Conclusion : violation in respect of Mr. Ortiz Hernandez's parents (unanimously).

 

(c) Reparations: The Inter-American Court established that the judgment constituted per se a form of reparation and ordered that the State- (i) continue and conduct, with due diligence and in a reasonable time, the ongoing investigation and criminal proceedings and open an effective investigation if deemed necessary; (ii) determine, through the competent public institutions, the responsibility of the public officials who had contributed to the procedural delays and the denial of justice; (iii) take all action required to guarantee the security of Mr.
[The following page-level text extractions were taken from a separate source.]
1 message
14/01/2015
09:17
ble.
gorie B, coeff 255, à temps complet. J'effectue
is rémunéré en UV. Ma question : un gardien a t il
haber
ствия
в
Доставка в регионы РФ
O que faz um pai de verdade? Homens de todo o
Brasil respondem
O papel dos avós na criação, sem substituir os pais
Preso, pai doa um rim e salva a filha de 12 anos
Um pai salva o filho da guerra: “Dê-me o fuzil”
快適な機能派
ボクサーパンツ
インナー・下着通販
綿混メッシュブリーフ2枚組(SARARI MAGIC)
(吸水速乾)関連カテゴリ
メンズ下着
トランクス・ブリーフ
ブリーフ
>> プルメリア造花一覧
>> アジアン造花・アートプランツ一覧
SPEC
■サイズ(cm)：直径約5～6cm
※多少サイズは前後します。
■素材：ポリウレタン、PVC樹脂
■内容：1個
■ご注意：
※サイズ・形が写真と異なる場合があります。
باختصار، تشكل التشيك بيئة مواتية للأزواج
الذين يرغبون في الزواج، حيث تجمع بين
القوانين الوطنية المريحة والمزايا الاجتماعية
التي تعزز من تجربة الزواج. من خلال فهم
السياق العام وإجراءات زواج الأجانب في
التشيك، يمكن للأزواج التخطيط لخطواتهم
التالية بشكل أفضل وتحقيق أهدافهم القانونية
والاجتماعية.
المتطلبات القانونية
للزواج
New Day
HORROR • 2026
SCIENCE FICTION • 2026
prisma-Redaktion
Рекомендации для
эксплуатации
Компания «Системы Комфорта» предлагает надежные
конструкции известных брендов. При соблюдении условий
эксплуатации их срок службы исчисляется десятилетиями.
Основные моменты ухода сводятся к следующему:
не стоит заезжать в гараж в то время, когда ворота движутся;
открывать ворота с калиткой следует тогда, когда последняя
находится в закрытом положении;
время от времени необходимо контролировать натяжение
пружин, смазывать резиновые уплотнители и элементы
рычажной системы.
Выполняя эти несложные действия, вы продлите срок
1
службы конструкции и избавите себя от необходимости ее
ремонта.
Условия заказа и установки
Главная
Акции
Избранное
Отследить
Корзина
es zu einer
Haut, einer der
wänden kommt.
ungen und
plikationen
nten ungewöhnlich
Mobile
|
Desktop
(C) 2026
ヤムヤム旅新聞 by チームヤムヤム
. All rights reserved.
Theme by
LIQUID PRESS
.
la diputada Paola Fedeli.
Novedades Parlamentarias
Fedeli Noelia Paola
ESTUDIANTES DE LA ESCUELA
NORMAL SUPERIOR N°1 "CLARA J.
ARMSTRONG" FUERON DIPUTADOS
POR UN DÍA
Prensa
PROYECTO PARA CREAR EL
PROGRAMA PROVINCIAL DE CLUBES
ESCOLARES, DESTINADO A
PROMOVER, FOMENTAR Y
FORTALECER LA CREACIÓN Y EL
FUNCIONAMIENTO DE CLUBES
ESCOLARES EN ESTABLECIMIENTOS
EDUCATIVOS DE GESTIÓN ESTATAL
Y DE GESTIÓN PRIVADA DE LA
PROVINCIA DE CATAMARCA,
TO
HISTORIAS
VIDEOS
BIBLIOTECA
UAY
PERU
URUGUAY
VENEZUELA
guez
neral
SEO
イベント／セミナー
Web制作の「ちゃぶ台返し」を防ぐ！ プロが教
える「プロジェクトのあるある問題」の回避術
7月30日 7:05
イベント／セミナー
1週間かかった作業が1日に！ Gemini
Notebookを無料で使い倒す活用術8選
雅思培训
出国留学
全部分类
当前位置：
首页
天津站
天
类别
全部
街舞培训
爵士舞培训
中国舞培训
Ortiz Hernández's parents in their pursuit of justice; (iv) provide free, immediate, adequate and effective psychological and / or psychiatric treatment to those victims who requested it; (v) publish and broadcast the judgment and its official summary; (vi) perform an act acknowledging the State's international responsibility; (vii) designate one year's class of graduates of the military academy with the name Johan Alexis Ortiz Hernandez; (viii) expressly indicate the type of ammunition to be used in all military training, according to their nature and purpose, and strictly justify the need to use live ammunition in a specific exercise; and (ix) pay compensation in respect of pecuniary and non-pecuniary damage, as well as costs and expenses.